The proof of 1.3 (i) shows that if $R$ is an M-matrix and is diagonally dominant of its rows then matrix $S \equiv R^{-1}$ satisfies $|s_{ii}| > |s_{ji}|$ for all $i$ and all $j \neq i$.
Since $I-A$ is an M-matrix and is diagonally dominant of its rows, then it follows that $M \equiv (I-A)^{-1}$ satisfies $m_{ii} > m_{ji} \geq 0$ for all $i$ and all $j \neq i$.
A: Let me add a simple proof. Suppose that $m_{ji}>m_{ii}$ for certain $j\neq i$. Without loss of generality, we can assume additionally that $m_{ji}$ is maximal among all the element $m_{ki}$. Now $M=(I-A)^{-1}$ implies that $(I-A)M=I$ and hence $M=AM+I$. In particular we have that $m_{ji}=\sum_k a_{jk}m_{ki}$ because $j\neq i$. Hence $m_{ji}\leq \left(\sum_k a_{jk}\right)m_{ji}$. Since $\sum_k a_{jk}<1$ by assumption, we obtain that $m_{ji}\leq 0$. Since all entries of $M=\sum_n A^n$ are nonnegative, this contradicts $m_{ji}>m_{ii}$.
The fact that all entries of $M$ are nonnegative can be shown without using an infinites series and the concept of convergence.

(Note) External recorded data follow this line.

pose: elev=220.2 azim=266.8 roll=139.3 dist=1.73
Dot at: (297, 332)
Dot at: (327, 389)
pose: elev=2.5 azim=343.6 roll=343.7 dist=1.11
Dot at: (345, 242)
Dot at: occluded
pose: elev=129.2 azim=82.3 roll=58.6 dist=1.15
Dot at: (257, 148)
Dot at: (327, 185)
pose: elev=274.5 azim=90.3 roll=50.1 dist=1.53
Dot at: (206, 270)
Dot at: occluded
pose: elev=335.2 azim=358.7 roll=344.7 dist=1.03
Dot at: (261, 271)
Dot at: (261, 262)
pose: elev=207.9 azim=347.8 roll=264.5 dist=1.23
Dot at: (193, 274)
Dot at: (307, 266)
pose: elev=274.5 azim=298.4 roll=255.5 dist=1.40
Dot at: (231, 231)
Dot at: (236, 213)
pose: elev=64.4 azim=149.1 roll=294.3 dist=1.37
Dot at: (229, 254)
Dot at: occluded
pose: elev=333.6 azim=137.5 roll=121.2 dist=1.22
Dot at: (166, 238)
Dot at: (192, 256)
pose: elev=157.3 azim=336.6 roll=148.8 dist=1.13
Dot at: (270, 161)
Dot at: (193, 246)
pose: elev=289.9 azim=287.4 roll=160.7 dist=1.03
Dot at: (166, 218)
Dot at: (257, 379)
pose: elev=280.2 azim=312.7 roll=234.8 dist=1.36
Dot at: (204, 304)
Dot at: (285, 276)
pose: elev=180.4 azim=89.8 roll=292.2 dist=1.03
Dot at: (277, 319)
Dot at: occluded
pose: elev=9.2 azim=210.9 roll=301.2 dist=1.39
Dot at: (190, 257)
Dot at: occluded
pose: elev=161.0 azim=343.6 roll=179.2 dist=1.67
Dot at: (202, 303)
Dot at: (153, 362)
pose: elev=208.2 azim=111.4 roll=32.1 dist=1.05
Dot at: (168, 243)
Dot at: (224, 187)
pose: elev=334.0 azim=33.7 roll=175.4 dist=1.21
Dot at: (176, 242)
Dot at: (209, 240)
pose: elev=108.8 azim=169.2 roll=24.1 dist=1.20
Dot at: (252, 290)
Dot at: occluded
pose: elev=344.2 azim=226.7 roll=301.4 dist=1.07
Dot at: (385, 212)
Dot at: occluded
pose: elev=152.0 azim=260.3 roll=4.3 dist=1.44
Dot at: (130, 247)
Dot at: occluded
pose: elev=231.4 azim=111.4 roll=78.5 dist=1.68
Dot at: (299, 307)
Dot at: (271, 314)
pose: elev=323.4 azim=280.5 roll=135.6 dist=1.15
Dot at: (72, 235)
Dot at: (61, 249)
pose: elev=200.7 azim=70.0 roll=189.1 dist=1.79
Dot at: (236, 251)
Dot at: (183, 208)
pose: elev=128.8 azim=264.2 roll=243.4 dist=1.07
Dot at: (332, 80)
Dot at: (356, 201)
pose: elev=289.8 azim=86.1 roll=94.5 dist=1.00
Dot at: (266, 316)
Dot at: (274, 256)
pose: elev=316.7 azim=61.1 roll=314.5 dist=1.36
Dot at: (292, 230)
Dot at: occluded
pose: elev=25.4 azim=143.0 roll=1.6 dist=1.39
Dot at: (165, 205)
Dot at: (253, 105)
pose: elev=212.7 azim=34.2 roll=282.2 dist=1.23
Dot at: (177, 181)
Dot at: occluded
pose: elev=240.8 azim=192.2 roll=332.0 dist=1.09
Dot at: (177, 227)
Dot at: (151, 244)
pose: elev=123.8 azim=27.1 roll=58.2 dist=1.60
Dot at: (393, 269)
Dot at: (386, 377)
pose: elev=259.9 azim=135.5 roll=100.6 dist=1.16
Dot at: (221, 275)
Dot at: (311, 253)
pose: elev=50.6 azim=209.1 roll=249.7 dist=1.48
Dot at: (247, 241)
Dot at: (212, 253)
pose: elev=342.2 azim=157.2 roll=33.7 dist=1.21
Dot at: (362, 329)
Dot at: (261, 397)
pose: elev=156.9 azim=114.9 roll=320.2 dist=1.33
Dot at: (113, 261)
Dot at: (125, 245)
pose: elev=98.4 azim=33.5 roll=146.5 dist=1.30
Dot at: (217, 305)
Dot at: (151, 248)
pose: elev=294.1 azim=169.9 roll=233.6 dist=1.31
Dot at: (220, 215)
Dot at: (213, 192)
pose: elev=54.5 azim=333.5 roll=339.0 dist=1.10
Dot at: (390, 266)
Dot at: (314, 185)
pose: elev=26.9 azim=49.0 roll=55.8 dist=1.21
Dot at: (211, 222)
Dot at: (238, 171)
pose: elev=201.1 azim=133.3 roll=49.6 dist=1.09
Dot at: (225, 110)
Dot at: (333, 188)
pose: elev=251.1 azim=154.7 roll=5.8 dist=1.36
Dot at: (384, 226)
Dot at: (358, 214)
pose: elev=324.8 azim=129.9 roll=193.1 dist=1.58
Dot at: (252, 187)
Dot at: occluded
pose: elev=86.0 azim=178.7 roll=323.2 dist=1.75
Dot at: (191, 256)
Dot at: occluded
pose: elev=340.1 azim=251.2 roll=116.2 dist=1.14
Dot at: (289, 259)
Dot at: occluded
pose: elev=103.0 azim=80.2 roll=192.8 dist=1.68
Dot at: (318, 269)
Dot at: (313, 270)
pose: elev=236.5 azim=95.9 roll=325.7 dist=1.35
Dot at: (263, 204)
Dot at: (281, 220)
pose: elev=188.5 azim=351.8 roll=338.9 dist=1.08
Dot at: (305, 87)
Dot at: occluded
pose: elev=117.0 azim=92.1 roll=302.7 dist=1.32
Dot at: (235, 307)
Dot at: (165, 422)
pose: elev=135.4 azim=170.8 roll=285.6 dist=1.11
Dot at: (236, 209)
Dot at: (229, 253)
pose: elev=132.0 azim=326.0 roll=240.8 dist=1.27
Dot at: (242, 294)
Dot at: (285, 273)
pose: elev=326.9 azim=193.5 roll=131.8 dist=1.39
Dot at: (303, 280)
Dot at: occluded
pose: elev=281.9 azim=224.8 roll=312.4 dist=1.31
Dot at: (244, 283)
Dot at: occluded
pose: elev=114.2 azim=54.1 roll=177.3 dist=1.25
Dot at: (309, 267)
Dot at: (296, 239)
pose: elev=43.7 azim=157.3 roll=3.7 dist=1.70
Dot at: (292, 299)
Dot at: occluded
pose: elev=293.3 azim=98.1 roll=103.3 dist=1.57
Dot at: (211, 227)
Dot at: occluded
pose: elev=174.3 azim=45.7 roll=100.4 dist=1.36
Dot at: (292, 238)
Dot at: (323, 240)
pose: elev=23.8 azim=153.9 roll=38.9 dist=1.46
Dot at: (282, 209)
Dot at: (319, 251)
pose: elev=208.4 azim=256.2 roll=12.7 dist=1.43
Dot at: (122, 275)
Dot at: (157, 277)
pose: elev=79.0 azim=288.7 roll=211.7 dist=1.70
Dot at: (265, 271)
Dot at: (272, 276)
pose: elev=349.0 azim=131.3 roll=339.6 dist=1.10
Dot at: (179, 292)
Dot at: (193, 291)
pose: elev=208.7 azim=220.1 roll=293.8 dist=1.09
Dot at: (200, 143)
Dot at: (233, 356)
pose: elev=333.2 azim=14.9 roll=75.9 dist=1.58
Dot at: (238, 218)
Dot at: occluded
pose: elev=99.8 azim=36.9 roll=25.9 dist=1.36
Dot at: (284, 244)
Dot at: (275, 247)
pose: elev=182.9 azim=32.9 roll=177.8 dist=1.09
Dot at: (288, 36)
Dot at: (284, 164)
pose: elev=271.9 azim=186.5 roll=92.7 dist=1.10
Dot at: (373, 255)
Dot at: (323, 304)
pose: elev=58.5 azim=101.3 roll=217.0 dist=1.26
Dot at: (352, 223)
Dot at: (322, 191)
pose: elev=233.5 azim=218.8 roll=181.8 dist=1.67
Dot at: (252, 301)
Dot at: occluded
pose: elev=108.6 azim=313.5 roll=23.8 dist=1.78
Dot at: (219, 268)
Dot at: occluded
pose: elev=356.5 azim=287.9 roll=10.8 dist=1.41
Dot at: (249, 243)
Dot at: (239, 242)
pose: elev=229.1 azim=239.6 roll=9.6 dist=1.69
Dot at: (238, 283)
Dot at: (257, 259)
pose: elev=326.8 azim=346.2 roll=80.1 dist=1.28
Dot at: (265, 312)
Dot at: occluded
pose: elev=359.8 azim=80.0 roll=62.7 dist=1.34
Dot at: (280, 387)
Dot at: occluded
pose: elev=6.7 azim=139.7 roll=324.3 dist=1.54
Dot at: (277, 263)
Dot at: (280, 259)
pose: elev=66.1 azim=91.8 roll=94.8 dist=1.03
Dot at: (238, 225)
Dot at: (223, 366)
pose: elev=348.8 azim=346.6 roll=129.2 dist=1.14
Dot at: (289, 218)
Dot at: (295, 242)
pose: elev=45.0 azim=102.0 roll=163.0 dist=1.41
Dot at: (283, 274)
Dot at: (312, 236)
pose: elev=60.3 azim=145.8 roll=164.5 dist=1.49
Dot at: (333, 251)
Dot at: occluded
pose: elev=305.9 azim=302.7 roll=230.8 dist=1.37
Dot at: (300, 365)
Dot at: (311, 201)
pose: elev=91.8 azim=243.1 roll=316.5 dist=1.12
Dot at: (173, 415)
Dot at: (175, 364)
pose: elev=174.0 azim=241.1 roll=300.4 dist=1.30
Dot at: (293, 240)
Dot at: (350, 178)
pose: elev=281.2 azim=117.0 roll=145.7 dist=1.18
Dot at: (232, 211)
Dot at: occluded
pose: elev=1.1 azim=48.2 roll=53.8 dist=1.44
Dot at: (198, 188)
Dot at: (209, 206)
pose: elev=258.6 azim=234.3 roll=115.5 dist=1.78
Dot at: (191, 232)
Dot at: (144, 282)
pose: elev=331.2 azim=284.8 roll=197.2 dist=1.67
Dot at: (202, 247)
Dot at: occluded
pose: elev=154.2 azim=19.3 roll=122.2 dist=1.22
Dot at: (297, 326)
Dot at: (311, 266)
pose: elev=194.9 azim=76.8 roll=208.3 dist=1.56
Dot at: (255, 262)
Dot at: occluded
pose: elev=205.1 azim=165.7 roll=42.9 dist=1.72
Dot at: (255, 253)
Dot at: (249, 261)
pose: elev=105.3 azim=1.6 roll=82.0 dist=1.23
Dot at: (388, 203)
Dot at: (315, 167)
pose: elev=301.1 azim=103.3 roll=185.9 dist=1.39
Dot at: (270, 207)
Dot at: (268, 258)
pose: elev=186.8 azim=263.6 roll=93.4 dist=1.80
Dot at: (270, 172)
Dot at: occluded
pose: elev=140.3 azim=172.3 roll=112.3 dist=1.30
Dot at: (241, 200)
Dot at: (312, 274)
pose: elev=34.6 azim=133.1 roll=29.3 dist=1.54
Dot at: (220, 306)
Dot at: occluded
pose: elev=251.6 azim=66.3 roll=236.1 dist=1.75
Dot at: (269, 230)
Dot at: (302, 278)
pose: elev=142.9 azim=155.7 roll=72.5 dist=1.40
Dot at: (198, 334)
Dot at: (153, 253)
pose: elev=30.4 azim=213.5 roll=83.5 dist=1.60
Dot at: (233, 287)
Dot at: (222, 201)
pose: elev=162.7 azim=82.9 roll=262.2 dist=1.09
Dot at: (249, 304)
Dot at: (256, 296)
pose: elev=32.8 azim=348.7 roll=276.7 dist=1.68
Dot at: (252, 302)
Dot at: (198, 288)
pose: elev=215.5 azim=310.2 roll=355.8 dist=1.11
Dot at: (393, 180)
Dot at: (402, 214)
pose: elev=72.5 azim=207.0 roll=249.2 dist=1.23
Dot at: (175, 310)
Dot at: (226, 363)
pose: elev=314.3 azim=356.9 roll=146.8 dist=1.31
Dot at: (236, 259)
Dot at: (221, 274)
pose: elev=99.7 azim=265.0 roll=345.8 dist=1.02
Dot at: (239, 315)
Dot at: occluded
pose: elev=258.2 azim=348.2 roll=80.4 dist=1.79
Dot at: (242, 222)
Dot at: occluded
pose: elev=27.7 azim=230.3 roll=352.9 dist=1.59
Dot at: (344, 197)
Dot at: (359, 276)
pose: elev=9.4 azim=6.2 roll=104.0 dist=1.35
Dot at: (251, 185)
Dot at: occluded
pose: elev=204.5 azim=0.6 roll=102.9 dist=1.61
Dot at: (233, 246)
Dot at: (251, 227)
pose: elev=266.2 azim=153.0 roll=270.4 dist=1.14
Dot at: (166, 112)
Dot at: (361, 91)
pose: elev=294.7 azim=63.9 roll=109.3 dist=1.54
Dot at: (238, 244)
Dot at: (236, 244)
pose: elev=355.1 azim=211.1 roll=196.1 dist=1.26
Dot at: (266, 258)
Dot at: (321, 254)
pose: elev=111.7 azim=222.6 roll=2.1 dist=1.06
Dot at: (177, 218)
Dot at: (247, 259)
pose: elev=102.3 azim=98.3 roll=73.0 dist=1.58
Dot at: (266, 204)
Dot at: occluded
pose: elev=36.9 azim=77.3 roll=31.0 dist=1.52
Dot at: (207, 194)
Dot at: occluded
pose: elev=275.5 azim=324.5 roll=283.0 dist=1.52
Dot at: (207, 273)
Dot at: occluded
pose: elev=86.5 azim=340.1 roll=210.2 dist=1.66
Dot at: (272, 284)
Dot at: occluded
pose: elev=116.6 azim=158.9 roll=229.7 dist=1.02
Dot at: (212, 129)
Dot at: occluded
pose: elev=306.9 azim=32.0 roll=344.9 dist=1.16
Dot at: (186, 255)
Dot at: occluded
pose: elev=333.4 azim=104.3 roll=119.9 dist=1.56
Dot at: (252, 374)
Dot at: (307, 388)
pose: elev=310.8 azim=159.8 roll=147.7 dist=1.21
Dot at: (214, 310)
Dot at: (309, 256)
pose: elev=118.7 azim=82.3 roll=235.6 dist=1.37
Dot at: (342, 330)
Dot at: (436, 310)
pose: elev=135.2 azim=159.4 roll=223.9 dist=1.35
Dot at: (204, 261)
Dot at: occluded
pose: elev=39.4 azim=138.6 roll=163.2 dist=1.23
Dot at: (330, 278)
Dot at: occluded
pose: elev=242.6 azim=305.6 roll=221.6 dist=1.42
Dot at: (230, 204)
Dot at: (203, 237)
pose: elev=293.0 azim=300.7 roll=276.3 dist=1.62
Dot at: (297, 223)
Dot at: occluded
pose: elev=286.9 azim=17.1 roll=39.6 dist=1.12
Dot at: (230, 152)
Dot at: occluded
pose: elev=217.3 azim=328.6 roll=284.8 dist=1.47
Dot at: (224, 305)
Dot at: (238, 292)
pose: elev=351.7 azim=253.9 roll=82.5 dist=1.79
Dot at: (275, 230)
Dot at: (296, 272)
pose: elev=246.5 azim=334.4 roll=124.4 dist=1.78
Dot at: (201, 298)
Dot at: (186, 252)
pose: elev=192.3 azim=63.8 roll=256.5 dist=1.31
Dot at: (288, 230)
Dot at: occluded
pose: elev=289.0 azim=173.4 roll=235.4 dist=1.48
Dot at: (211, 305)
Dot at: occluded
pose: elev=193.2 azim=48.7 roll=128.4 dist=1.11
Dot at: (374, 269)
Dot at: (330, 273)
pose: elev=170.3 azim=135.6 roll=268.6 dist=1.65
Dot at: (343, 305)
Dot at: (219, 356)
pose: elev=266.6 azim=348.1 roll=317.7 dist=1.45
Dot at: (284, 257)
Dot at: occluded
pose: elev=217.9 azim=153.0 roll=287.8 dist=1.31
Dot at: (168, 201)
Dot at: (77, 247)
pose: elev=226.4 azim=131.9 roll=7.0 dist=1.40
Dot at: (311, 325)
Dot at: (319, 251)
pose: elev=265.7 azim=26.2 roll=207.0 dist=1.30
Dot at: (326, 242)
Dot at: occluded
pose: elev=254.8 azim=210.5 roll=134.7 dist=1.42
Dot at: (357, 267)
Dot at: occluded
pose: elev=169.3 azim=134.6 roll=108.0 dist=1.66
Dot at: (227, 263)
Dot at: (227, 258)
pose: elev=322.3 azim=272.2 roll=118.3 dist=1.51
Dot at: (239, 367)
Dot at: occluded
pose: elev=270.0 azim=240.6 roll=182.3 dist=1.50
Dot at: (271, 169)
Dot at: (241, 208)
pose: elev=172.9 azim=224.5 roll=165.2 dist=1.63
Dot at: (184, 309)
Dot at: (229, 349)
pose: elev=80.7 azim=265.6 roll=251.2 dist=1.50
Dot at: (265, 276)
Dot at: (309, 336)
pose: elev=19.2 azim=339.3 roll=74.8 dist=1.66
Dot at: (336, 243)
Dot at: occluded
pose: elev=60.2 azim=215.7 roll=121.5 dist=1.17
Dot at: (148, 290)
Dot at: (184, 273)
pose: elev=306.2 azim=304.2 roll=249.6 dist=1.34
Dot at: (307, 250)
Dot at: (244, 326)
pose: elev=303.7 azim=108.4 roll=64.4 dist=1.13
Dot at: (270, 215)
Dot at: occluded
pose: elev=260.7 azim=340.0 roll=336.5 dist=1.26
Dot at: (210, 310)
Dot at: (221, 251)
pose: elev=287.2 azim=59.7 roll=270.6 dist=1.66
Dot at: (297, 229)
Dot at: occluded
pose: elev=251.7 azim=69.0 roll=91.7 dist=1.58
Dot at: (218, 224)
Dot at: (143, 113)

Suppose that $m_{rs}$ is the minimal element of $M$. Then using $M=AM+I$ again, we find that $m_{rs}\geq \sum_t a_{rt}m_{ts}\geq\left(\sum_t a_{rt}\right) m_{rs}$. Again the fact that $\sum_t a_{rt}<1$ implies that $m_{rs}\geq0$ and hence all elements of $M$ are nonnegative. As a consequence, $M=AM+I$ now implies that $m_{ii}\geq1$...